A sacrifice it was. For two hours Barbra Streisand and
Kris Kristofferson broke up and made up and broke up again, for no apparent reason, until Kristofferson mercifully died. In the end, unbowed, her permed hair prickly as a cactus, Streisand belted out the movie’s theme song, “Evergreen,” as if it were “Amazing Grace.” The lights in the theater came up. I turned to my mother, rolling my eyes, but she was covering hers, and crying. People turned and stared. I tried to comfort her, but she wouldn’t stop. She cried as we left the theater, and cried harder as I opened the door to the Volkswagen for her. I ran around to the other side and got in. She didn’t start the car. We sat and waited for her crying to subside, as if waiting for a monsoon to pass. Handing her one Kleenex after another I remembered what Jedd had said about cacti, how they right themselves, how they are always trying to stand up straight. This was what my mother and I were doing, I decided.
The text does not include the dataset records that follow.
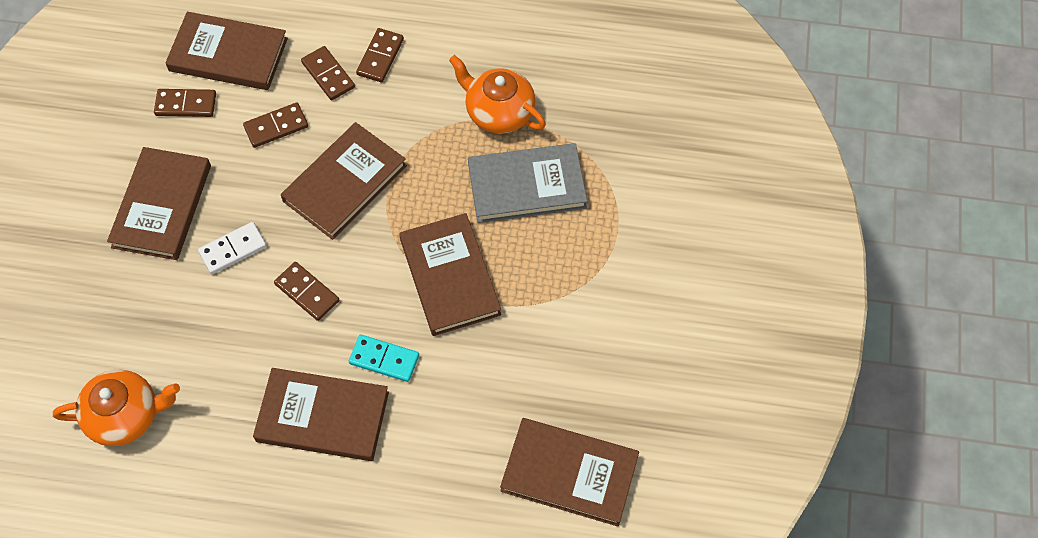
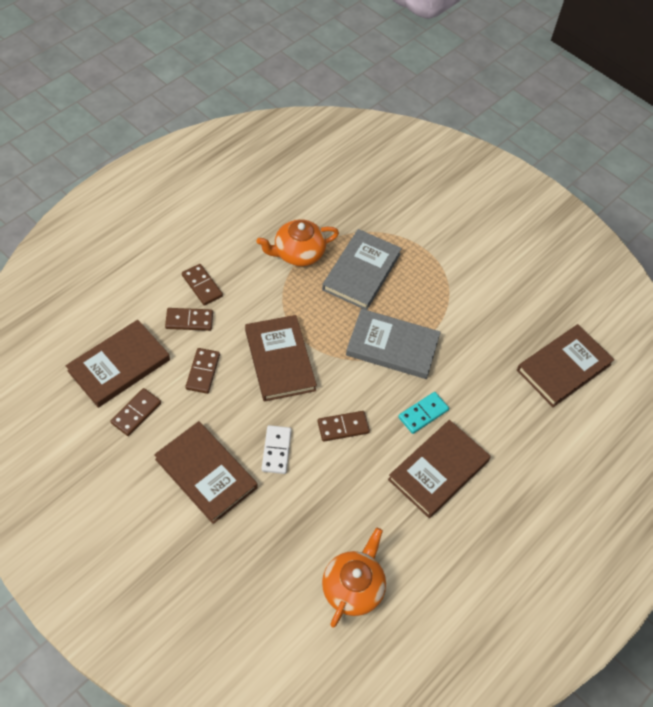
camera: 60 degrees left, 5 degrees down
(450, 277) = (392, 346): brown book -> grey book

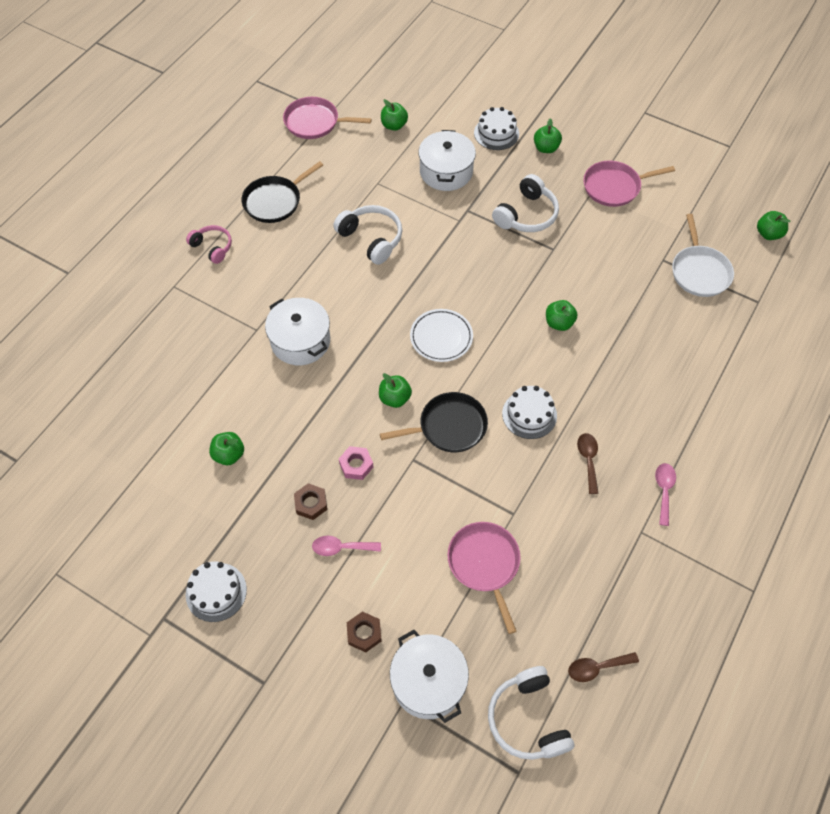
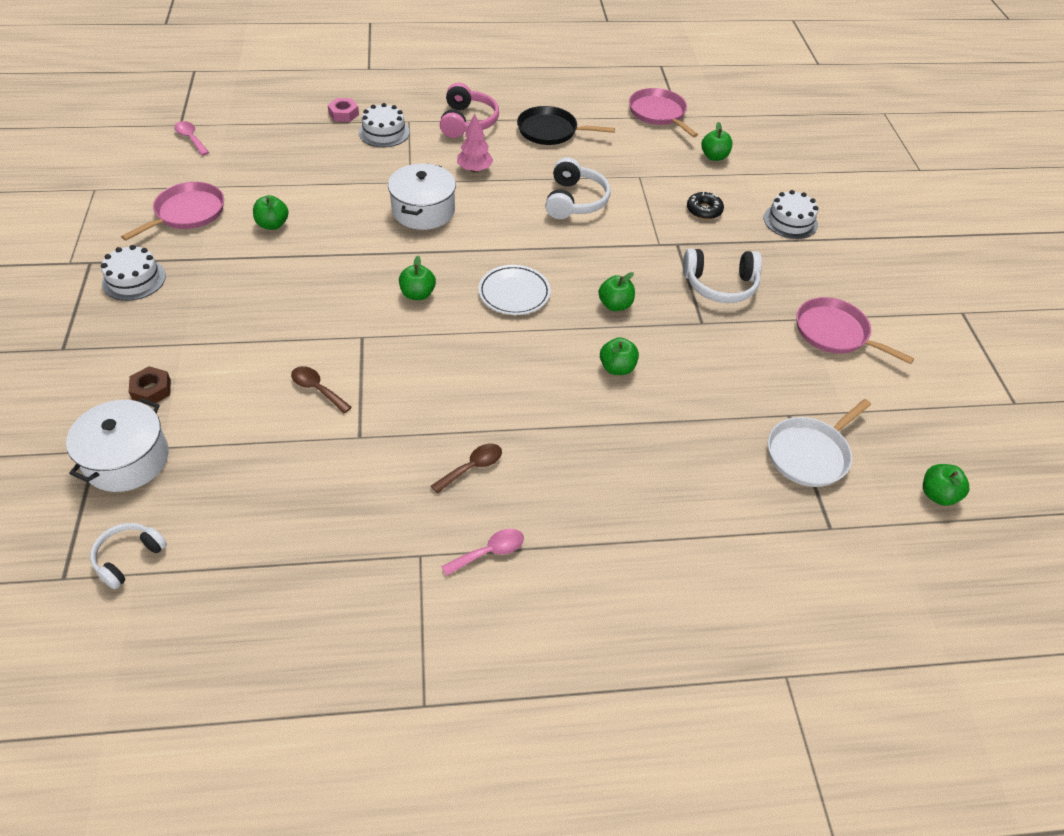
camera: 50 degrees right, 10 degrees down
(212, 247) = (467, 122): pink headphones -> pink headphones, size x1.54
(279, 278) = (474, 169): none -> pink tree
(311, 503) = (262, 294): brown nut -> none
(341, 547) = (231, 333): pink spoon -> pink spoon (191, 138)
(356, 465) = (324, 303): pink nut -> pink nut (343, 114)
(446, 172) = (704, 210): white pot -> black donut
(449, 427) = (419, 344): black pan -> none
(485, 564) = (285, 441): pink pan -> pink pan (187, 213)
(528, 719) = (128, 558): white headphones -> white headphones, size x0.65
(529, 414) = (486, 395): white cake -> white cake (384, 132)
(546, 148) = (817, 262): green apple -> green apple (615, 305)
(597, 667) = (224, 591): brown spoon -> brown spoon (317, 389)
If only our arms would quit falling off.
fifteen | BILL AND BUD
My mother and I weren’t making it on her $160 a week. Even with her second job selling Avon, and my paper route, we were falling short each month, sliding deeper into debt. There was always an unexpected bill, an expense at school, a problem with the Volkswagen. “The T-Bird in New York cooperated with us,” my mother said, scowling at the Volkswagen. “This thing wants to break us.” I’d lie in bed at night, worrying about my mother’s finances, and her fatigue. Other than the short burst brought on by Winston, her energy had never rebounded after the surgery, and I feared she’d eventually grow too tired to work. Would we live in a shelter? Would I have to leave high school and take a job to support us? Getting up in the night for a glass of water I’d find my mother in the kitchen, pecking at her calculator. Just before I started high school in 1978 the calculator won. We filed for bankruptcy.